Generally, the cost of preparing tax returns and audits is subject to the 2% AGI floor. Most of the fees that are deductible must be directly related to preparing a tax return or for help over a specific tax controversy. Fees for general tax advice are generally not deductible unless they are related to a business or the management of income-producing property. Tax books are also deductible. If the taxpayer pays his taxes with a credit card and the company charges a convenience fee, then the fee is deductible subject to the 2% floor.
Miscellaneous expenses not subject to 2% AGI floor include:
- impairment related work expenses for disabled employees;
- gambling losses that do not exceed gambling income;
- estate tax attributable to income in respect of the decedent;
- casualty and theft losses affecting income-producing property;
- the expenses of a performing artist.
Moreover, some expenses are subject to special rules, including the following:
- business meals and entertainment,
- business use of the home, and
- tools and equipment that require depreciation.
The taxpayer must file Schedule A, Itemized Deductions to claim miscellaneous and job-related expenses. To claim deductions for employee expenses, the taxpayer must file Form 2106, Employee Business Expenses. Form 2106-EZ, Unreimbursed Employee Business Expenses may be used if the employee had no unreimbursed expenses and vehicle costs are claimed using the standard mileage rate. Depreciation is figured on Form 4562, Depreciation and Amortization.
Tax Tip: Reimbursement for Expenses Saves on Both Employment Tax and Ordinary Income Tax
Rather than paying employee expenses and claiming the meager deduction that the law allows, much more tax can be saved if your employer reimburses you for your expenses, even if you take a reduction in pay equal to the amount of the expenses, since neither employment taxes nor income taxes are assessed on the reimbursement. For instance, if you are in the 15% tax bracket, with an AGI of $50,000, and you have $1000 in expenses, you would avoid $76.50 in payroll taxes and another $150 in marginal taxes by having the expense reimbursed, for a total savings of $226.50. On the other hand, writing the expense off as a miscellaneous deduction would not save anything, because the $1000 would equal 2% of your AGI.

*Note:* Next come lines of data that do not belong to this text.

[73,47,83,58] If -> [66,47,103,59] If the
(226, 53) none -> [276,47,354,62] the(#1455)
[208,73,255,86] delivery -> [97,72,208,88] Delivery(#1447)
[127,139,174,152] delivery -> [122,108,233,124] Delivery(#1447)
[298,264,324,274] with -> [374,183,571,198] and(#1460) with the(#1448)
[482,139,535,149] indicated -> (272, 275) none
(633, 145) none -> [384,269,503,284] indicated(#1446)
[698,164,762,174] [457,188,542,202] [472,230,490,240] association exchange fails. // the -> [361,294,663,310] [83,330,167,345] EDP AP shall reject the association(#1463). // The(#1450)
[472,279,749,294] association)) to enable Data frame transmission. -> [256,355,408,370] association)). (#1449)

If, instead, you had $2000 of expenses, then deducting the expenses as a miscellaneous deduction would only reduce your income by ($2000 – 2% × AGI) × 15% = $1000 × 15% = $150. The $150 reduction in income would result in an actual tax savings of $150 × 15% = $22.50. Compare that to the $453 that would be saved in employment and ordinary tax if the expenses were reimbursed. Moreover, the $453 would be saved even if you did not itemize, and since most people who make $50,000 per year do not itemize, there wouldn't be no tax savings at all in claiming a deduction.
Note that if the employer reduces your wages by the amount of the expenses to pay for the reimbursement, than even the employer can save the employer's portion of the payroll tax, equal to 7.65%, by paying the amount as a reimbursement rather than as a wage, so the employer would save $76.50 for every $1000 paid as a reimbursement for expenses rather than as a wage. This could be an effective argument to convince your employer to pay your expenses as a reimbursement in exchange for a lower wage reduced by average expenses.